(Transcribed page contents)
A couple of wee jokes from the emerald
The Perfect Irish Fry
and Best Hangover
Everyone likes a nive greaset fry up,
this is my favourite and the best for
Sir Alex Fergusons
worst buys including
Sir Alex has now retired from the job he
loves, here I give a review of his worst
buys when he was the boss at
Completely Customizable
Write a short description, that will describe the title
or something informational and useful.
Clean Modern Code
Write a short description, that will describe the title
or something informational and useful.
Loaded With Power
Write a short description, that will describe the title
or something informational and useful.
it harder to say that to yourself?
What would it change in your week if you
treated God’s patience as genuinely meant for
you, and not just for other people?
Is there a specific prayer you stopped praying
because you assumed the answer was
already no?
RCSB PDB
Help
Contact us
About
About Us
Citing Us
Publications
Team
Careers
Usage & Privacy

--

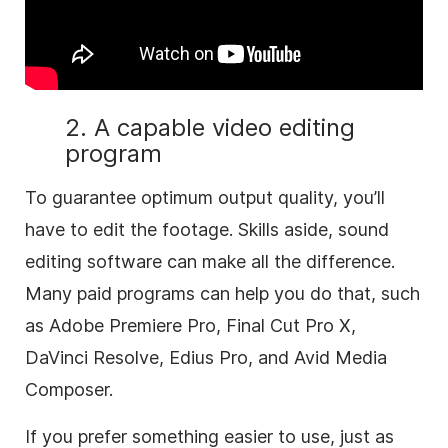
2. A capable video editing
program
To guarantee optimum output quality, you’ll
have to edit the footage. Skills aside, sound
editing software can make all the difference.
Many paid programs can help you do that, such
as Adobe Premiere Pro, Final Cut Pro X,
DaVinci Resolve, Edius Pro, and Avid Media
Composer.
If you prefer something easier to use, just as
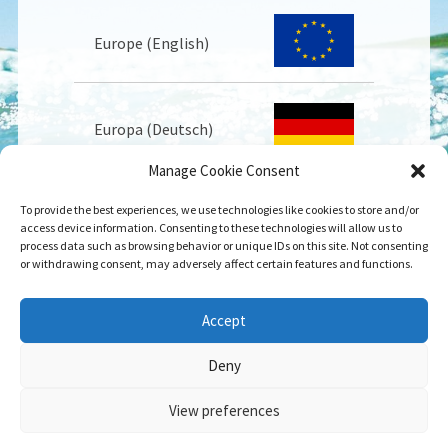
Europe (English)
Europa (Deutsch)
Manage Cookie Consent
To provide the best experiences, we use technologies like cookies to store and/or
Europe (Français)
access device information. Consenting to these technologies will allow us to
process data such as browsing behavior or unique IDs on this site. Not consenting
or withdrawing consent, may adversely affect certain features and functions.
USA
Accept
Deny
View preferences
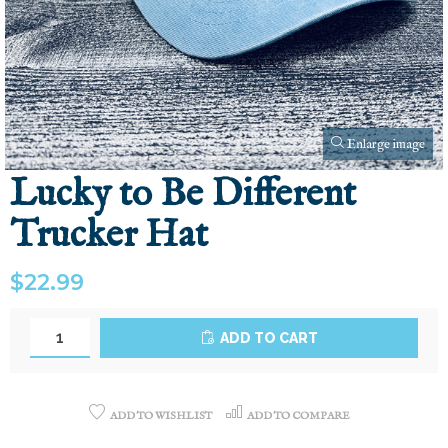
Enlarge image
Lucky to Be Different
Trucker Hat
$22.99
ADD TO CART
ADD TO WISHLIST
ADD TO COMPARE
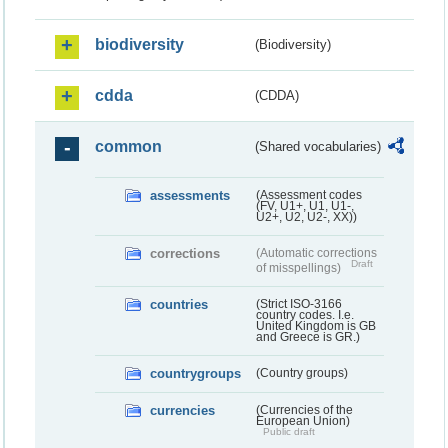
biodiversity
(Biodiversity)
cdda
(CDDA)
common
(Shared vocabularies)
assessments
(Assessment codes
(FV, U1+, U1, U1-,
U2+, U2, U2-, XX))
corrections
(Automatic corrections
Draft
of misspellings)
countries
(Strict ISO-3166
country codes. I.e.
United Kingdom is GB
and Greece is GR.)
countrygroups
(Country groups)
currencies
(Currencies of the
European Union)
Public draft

— Work required —
Tally the lines of the data that contain the string "from", and reply with the number alone.

— Result below —
2